> What to do
Reproduce the data exactly. Omit no record.

Data for this exercise START

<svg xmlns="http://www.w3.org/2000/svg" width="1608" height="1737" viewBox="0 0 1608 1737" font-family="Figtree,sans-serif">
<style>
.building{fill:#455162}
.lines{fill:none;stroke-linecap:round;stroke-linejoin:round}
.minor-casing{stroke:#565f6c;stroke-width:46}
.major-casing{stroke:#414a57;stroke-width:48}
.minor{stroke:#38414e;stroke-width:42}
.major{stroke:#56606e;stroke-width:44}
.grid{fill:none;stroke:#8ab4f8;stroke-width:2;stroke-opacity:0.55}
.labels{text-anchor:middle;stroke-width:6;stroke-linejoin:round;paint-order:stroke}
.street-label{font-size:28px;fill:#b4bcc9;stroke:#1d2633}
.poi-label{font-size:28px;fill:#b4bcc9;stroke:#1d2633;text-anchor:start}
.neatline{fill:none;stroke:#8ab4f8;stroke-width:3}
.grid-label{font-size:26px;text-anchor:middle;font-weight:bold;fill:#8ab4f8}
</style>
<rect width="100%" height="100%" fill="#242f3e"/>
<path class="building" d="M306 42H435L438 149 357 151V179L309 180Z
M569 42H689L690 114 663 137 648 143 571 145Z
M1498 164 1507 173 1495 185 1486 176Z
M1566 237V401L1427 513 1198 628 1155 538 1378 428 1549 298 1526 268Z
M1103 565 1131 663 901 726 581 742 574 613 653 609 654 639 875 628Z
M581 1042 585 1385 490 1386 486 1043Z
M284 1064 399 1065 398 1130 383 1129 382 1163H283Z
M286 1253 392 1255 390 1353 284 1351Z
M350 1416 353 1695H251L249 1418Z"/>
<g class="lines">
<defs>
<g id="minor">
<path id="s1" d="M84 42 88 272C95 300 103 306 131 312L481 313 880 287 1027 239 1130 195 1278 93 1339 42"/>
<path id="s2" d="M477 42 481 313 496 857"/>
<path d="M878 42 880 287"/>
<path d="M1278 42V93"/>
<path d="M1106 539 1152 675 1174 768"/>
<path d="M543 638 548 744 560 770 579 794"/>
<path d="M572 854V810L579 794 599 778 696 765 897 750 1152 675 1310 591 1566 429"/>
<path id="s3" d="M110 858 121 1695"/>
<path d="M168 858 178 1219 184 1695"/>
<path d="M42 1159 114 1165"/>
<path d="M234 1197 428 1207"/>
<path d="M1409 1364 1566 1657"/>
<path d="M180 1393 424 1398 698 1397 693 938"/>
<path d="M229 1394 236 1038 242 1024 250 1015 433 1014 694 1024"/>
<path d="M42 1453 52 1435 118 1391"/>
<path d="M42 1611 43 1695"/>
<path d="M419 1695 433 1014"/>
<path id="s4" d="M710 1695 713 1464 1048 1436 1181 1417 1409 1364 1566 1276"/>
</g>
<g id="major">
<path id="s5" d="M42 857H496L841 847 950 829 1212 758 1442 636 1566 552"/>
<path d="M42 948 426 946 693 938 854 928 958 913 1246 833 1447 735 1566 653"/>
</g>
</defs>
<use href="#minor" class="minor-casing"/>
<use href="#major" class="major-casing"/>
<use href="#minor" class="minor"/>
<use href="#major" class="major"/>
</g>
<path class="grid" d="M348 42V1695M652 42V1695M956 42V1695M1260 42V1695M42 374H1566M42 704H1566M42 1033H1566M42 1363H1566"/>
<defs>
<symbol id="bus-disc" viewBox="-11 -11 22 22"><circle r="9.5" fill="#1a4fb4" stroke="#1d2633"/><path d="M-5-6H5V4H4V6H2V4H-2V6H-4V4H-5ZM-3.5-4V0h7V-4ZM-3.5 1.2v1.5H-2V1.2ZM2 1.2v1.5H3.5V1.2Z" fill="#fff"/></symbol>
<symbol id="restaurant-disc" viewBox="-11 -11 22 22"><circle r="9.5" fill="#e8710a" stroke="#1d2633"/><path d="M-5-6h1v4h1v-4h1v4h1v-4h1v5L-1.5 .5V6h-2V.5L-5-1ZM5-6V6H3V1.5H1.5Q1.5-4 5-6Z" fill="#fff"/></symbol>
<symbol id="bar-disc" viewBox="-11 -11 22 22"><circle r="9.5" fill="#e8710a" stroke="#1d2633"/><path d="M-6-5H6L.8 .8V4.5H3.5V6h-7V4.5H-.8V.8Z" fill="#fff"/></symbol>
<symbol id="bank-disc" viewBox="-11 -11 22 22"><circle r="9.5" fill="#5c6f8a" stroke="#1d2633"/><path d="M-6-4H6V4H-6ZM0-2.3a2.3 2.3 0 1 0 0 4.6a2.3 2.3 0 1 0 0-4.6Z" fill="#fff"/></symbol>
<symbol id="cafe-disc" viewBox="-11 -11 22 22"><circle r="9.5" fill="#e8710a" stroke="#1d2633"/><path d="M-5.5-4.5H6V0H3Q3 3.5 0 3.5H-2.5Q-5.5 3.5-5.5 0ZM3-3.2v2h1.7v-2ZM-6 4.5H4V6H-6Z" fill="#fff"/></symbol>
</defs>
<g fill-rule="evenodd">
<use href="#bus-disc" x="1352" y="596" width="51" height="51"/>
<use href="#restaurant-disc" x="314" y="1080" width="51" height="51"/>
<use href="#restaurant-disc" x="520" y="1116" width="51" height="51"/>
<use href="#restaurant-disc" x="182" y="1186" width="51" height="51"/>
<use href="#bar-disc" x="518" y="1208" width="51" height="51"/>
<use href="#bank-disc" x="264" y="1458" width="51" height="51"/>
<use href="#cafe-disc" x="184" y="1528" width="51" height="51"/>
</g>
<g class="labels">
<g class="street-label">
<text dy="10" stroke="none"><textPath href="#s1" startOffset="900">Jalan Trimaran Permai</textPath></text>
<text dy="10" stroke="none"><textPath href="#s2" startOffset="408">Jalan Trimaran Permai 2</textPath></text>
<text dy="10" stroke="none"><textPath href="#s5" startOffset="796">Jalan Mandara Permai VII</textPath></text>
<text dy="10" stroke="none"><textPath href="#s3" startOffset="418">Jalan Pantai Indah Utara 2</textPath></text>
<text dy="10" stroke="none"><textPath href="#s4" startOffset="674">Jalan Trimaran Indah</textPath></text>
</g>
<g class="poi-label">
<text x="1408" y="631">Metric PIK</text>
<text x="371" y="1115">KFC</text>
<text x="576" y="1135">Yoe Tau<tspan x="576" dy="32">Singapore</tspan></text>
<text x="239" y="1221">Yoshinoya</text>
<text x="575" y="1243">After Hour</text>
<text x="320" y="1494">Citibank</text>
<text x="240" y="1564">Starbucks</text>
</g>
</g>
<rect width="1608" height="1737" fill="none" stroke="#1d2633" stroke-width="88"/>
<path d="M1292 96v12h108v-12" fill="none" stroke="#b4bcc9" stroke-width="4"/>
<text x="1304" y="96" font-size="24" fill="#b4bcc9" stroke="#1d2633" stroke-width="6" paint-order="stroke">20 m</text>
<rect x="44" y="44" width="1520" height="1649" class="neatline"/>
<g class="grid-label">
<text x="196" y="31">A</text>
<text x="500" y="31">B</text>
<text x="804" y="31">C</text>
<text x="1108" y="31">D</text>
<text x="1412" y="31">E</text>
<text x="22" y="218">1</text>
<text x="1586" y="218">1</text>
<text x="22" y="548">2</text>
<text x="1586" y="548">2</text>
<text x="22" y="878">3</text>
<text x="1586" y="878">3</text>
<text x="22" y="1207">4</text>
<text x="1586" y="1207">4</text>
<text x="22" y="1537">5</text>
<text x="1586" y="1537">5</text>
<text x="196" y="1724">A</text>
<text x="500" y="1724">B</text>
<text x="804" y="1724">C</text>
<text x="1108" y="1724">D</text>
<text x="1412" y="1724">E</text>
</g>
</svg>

Data for this exercise END

> Your response
<svg xmlns="http://www.w3.org/2000/svg" width="1608" height="1737" viewBox="0 0 1608 1737" font-family="Figtree,sans-serif">
<style>
.building{fill:#455162}
.lines{fill:none;stroke-linecap:round;stroke-linejoin:round}
.minor-casing{stroke:#565f6c;stroke-width:46}
.major-casing{stroke:#414a57;stroke-width:48}
.minor{stroke:#38414e;stroke-width:42}
.major{stroke:#56606e;stroke-width:44}
.grid{fill:none;stroke:#8ab4f8;stroke-width:2;stroke-opacity:0.55}
.labels{text-anchor:middle;stroke-width:6;stroke-linejoin:round;paint-order:stroke}
.street-label{font-size:28px;fill:#b4bcc9;stroke:#1d2633}
.poi-label{font-size:28px;fill:#b4bcc9;stroke:#1d2633;text-anchor:start}
.neatline{fill:none;stroke:#8ab4f8;stroke-width:3}
.grid-label{font-size:26px;text-anchor:middle;font-weight:bold;fill:#8ab4f8}
</style>
<rect width="100%" height="100%" fill="#242f3e"/>
<path class="building" d="M306 42H435L438 149 357 151V179L309 180Z
M569 42H689L690 114 663 137 648 143 571 145Z
M1498 164 1507 173 1495 185 1486 176Z
M1566 237V401L1427 513 1198 628 1155 538 1378 428 1549 298 1526 268Z
M1103 565 1131 663 901 726 581 742 574 613 653 609 654 639 875 628Z
M581 1042 585 1385 490 1386 486 1043Z
M284 1064 399 1065 398 1130 383 1129 382 1163H283Z
M286 1253 392 1255 390 1353 284 1351Z
M350 1416 353 1695H251L249 1418Z"/>
<g class="lines">
<defs>
<g id="minor">
<path id="s1" d="M84 42 88 272C95 300 103 306 131 312L481 313 880 287 1027 239 1130 195 1278 93 1339 42"/>
<path id="s2" d="M477 42 481 313 496 857"/>
<path d="M878 42 880 287"/>
<path d="M1278 42V93"/>
<path d="M1106 539 1152 675 1174 768"/>
<path d="M543 638 548 744 560 770 579 794"/>
<path d="M572 854V810L579 794 599 778 696 765 897 750 1152 675 1310 591 1566 429"/>
<path id="s3" d="M110 858 121 1695"/>
<path d="M168 858 178 1219 184 1695"/>
<path d="M42 1159 114 1165"/>
<path d="M234 1197 428 1207"/>
<path d="M1409 1364 1566 1657"/>
<path d="M180 1393 424 1398 698 1397 693 938"/>
<path d="M229 1394 236 1038 242 1024 250 1015 433 1014 694 1024"/>
<path d="M42 1453 52 1435 118 1391"/>
<path d="M42 1611 43 1695"/>
<path d="M419 1695 433 1014"/>
<path id="s4" d="M710 1695 713 1464 1048 1436 1181 1417 1409 1364 1566 1276"/>
</g>
<g id="major">
<path id="s5" d="M42 857H496L841 847 950 829 1212 758 1442 636 1566 552"/>
<path d="M42 948 426 946 693 938 854 928 958 913 1246 833 1447 735 1566 653"/>
</g>
</defs>
<use href="#minor" class="minor-casing"/>
<use href="#major" class="major-casing"/>
<use href="#minor" class="minor"/>
<use href="#major" class="major"/>
</g>
<path class="grid" d="M348 42V1695M652 42V1695M956 42V1695M1260 42V1695M42 374H1566M42 704H1566M42 1033H1566M42 1363H1566"/>
<defs>
<symbol id="bus-disc" viewBox="-11 -11 22 22"><circle r="9.5" fill="#1a4fb4" stroke="#1d2633"/><path d="M-5-6H5V4H4V6H2V4H-2V6H-4V4H-5ZM-3.5-4V0h7V-4ZM-3.5 1.2v1.5H-2V1.2ZM2 1.2v1.5H3.5V1.2Z" fill="#fff"/></symbol>
<symbol id="restaurant-disc" viewBox="-11 -11 22 22"><circle r="9.5" fill="#e8710a" stroke="#1d2633"/><path d="M-5-6h1v4h1v-4h1v4h1v-4h1v5L-1.5 .5V6h-2V.5L-5-1ZM5-6V6H3V1.5H1.5Q1.5-4 5-6Z" fill="#fff"/></symbol>
<symbol id="bar-disc" viewBox="-11 -11 22 22"><circle r="9.5" fill="#e8710a" stroke="#1d2633"/><path d="M-6-5H6L.8 .8V4.5H3.5V6h-7V4.5H-.8V.8Z" fill="#fff"/></symbol>
<symbol id="bank-disc" viewBox="-11 -11 22 22"><circle r="9.5" fill="#5c6f8a" stroke="#1d2633"/><path d="M-6-4H6V4H-6ZM0-2.3a2.3 2.3 0 1 0 0 4.6a2.3 2.3 0 1 0 0-4.6Z" fill="#fff"/></symbol>
<symbol id="cafe-disc" viewBox="-11 -11 22 22"><circle r="9.5" fill="#e8710a" stroke="#1d2633"/><path d="M-5.5-4.5H6V0H3Q3 3.5 0 3.5H-2.5Q-5.5 3.5-5.5 0ZM3-3.2v2h1.7v-2ZM-6 4.5H4V6H-6Z" fill="#fff"/></symbol>
</defs>
<g fill-rule="evenodd">
<use href="#bus-disc" x="1352" y="596" width="51" height="51"/>
<use href="#restaurant-disc" x="314" y="1080" width="51" height="51"/>
<use href="#restaurant-disc" x="520" y="1116" width="51" height="51"/>
<use href="#restaurant-disc" x="182" y="1186" width="51" height="51"/>
<use href="#bar-disc" x="518" y="1208" width="51" height="51"/>
<use href="#bank-disc" x="264" y="1458" width="51" height="51"/>
<use href="#cafe-disc" x="184" y="1528" width="51" height="51"/>
</g>
<g class="labels">
<g class="street-label">
<text dy="10" stroke="none"><textPath href="#s1" startOffset="900">Jalan Trimaran Permai</textPath></text>
<text dy="10" stroke="none"><textPath href="#s2" startOffset="408">Jalan Trimaran Permai 2</textPath></text>
<text dy="10" stroke="none"><textPath href="#s5" startOffset="796">Jalan Mandara Permai VII</textPath></text>
<text dy="10" stroke="none"><textPath href="#s3" startOffset="418">Jalan Pantai Indah Utara 2</textPath></text>
<text dy="10" stroke="none"><textPath href="#s4" startOffset="674">Jalan Trimaran Indah</textPath></text>
</g>
<g class="poi-label">
<text x="1408" y="631">Metric PIK</text>
<text x="371" y="1115">KFC</text>
<text x="576" y="1135">Yoe Tau<tspan x="576" dy="32">Singapore</tspan></text>
<text x="239" y="1221">Yoshinoya</text>
<text x="575" y="1243">After Hour</text>
<text x="320" y="1494">Citibank</text>
<text x="240" y="1564">Starbucks</text>
</g>
</g>
<rect width="1608" height="1737" fill="none" stroke="#1d2633" stroke-width="88"/>
<path d="M1292 96v12h108v-12" fill="none" stroke="#b4bcc9" stroke-width="4"/>
<text x="1304" y="96" font-size="24" fill="#b4bcc9" stroke="#1d2633" stroke-width="6" paint-order="stroke">20 m</text>
<rect x="44" y="44" width="1520" height="1649" class="neatline"/>
<g class="grid-label">
<text x="196" y="31">A</text>
<text x="500" y="31">B</text>
<text x="804" y="31">C</text>
<text x="1108" y="31">D</text>
<text x="1412" y="31">E</text>
<text x="22" y="218">1</text>
<text x="1586" y="218">1</text>
<text x="22" y="548">2</text>
<text x="1586" y="548">2</text>
<text x="22" y="878">3</text>
<text x="1586" y="878">3</text>
<text x="22" y="1207">4</text>
<text x="1586" y="1207">4</text>
<text x="22" y="1537">5</text>
<text x="1586" y="1537">5</text>
<text x="196" y="1724">A</text>
<text x="500" y="1724">B</text>
<text x="804" y="1724">C</text>
<text x="1108" y="1724">D</text>
<text x="1412" y="1724">E</text>
</g>
</svg>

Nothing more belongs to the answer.